Issue with channel name

aschoenauer-sebag commented 9 years ago

Hi,

We're having an issue with the channel name.

Naming scheme :

[***]
file_extensions = .tiff .tif .png
regex_subdirectories = ^[^_].*
regex_filename_substr = (.+?\.)
regex_dimensions =  .*?--W(?P<well>\d+)--P(?P<subwell>\d+)--.*?--T(?P<time>\d+)--(?P<channel>.+?)\.
timestamps_from_file = mtime
use_frame_indices = True

Example of filename : I10--W00202--P00001--Z00000--T00020--Cy3.tif
Branch : master, commit 77db1005b5cc1443b9ba4b752fee1b0a75226e92
Trying to : just extracting object features does not work on a remote machine, although it works both with and without GUI on my computer (all other things being the same, commit etc.). Precise bug :


Traceback (most recent call last):
  File "cecog_batch.py", line 255, in <module>
    hdf_links = analyzer.processPositions()
  File "~/software/lib/python2.7/site-packages/cecog/analyzer/core.py", line 210, in processPositions
    nimages = analyzer()
  File "~/software/lib/python2.7/site-packages/cecog/analyzer/position.py", line 728, in __call__
    n_images = self._analyze(ca)
  File "~/software/lib/python2.7/site-packages/cecog/analyzer/position.py", line 852, in _analyze
    cellanalyzer.process()
  File "~/software/lib/python2.7/site-packages/cecog/analyzer/analyzer.py", line 87, in process
    self.timeholder.prepare_raw_image(channel)
  File "~/software/lib/python2.7/site-packages/cecog/analyzer/timeholder.py", line 742, in prepare_raw_image
    channel.normalize_image(self.plate_id)
  File "~/software/lib/python2.7/site-packages/cecog/analyzer/channel.py", line 302, in normalize_image
    img_in = self.meta_image.image
  File "~/software/lib/python2.7/site-packages/cecog/io/metadata.py", line 261, in image
    return self._raw_image
  File "~/software/lib/python2.7/site-packages/cecog/io/metadata.py", line 268, in _raw_image
    self._img = self.image_container.get_image(self.coordinate)
  File "~/software/lib/python2.7/site-packages/cecog/io/imagecontainer.py", line 173, in get_image
    return self._importer.get_image(coordinate)
  File "~/software/lib/python2.7/site-packages/cecog/io/importer.py", line 123, in get_image
    [coordinate.channel] \
KeyError: '1'

Thomas and I have been trying to understand this bug for some time now. Does anybody know where it could come from? Thanks a lot for the help, Alice

sommerc commented 9 years ago

Two questions came to my mind. Is the image data 'scanned' on the remote machine or on the local machine? If so, Is the remote machine of a different OS or the python version different?

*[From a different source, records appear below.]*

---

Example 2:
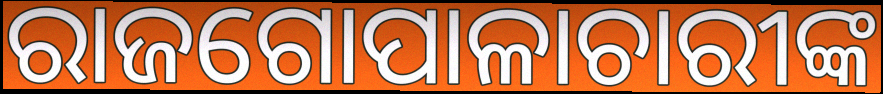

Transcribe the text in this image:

ରାଜଗୋପାଳାଚାରୀଙ୍କ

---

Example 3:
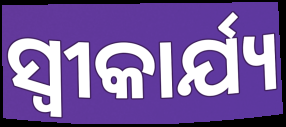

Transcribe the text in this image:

ସ୍ୱୀକାର୍ଯ୍ୟ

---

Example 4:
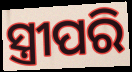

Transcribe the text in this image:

ସ୍ତ୍ରୀପରି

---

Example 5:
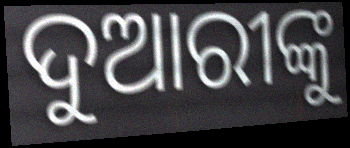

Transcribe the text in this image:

ଦୁଆରୀଙ୍କୁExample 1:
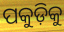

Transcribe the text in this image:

ପକୁଡ଼ିକୁ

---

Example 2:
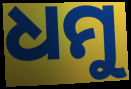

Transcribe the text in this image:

ଧମୁ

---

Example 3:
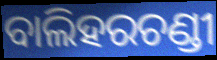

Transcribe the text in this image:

ବାଲିହରଚଣ୍ଡୀ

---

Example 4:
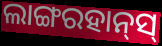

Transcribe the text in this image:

ଲାଙ୍ଗରହାନ୍‌ସ୍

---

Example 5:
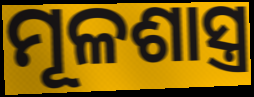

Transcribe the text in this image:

ମୂଳଶାସ୍ତ୍ର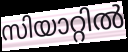
സിയാറ്റിൽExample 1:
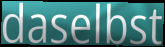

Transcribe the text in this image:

daselbst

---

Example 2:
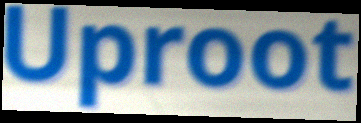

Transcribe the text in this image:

Uproot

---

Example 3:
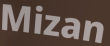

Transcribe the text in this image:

Mizan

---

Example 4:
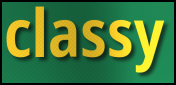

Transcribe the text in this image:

classy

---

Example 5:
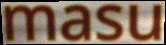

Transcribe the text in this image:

masu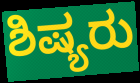
ಶಿಷ್ಯರುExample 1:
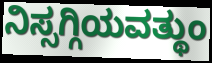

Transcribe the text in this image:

ನಿಸ್ಸಗ್ಗಿಯವತ್ಥುಂ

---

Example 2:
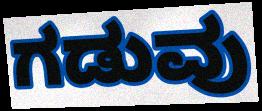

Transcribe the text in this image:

ಗಡುವು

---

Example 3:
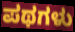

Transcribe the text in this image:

ಪಥಗಳು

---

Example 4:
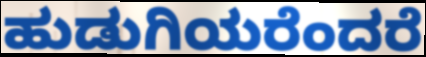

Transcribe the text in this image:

ಹುಡುಗಿಯರೆಂದರೆ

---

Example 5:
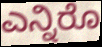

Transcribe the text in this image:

ಎನ್ನಿರೊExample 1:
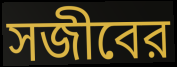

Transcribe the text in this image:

সজীবের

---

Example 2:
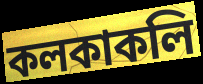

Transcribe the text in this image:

কলকাকলি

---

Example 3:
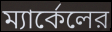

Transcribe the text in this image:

ম্যার্কেলের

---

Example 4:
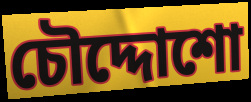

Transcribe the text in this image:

চৌদ্দোশো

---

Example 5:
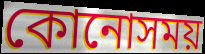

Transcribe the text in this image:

কোনোসময়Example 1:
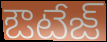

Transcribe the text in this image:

ఔటేజ్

The dimension_lookup is created while scanning the plates and later stored (for convenient loading). It might be that a string is interpreted differently e.g., unicode, bytestring, etc

ThomasWalter commented 9 years ago

The image data is newly scanned on the remote machine and the corresponding xml files are generated. It is the same OS as what Alice uses (linux, but not the same distribution). Python version is different (2.7.3 on the remove system, 2.7.9 on mine).

I also tested again on a different cellcognition installation and the error remains.

I also noted that both locally and remotely, the xml files are not replaced, even if I ask to do a rescan. For instance, if I make a scan, the xml-file is generated. If I then change the naming scheme, and I do a rescan, the new rules are not going to be applied. This works only if I manually remove the xml-file. I do not know whether this is related, though.

ThomasWalter commented 9 years ago

Might be an issue with lxml ... I will check the versions.

sommerc commented 9 years ago

hmm, weird. Yeah, also looking at xmlserializer.py right now :)

sommerc commented 9 years ago

I have:

from lxml import etree etree.LXML_VERSION (3, 2, 3, 0) etree.LIBXML_COMPILED_VERSION (2, 9, 1)

ThomasWalter commented 9 years ago

Thanks.

I have In [2]: etree.LXML_VERSION Out[2]: (3, 4, 1, 0)

In [3]: etree.LIBXML_COMPILED_VERSION Out[3]: (2, 9, 2)

So, I guess that this is not the error ...

ThomasWalter commented 9 years ago

Did you have a similar problem previously?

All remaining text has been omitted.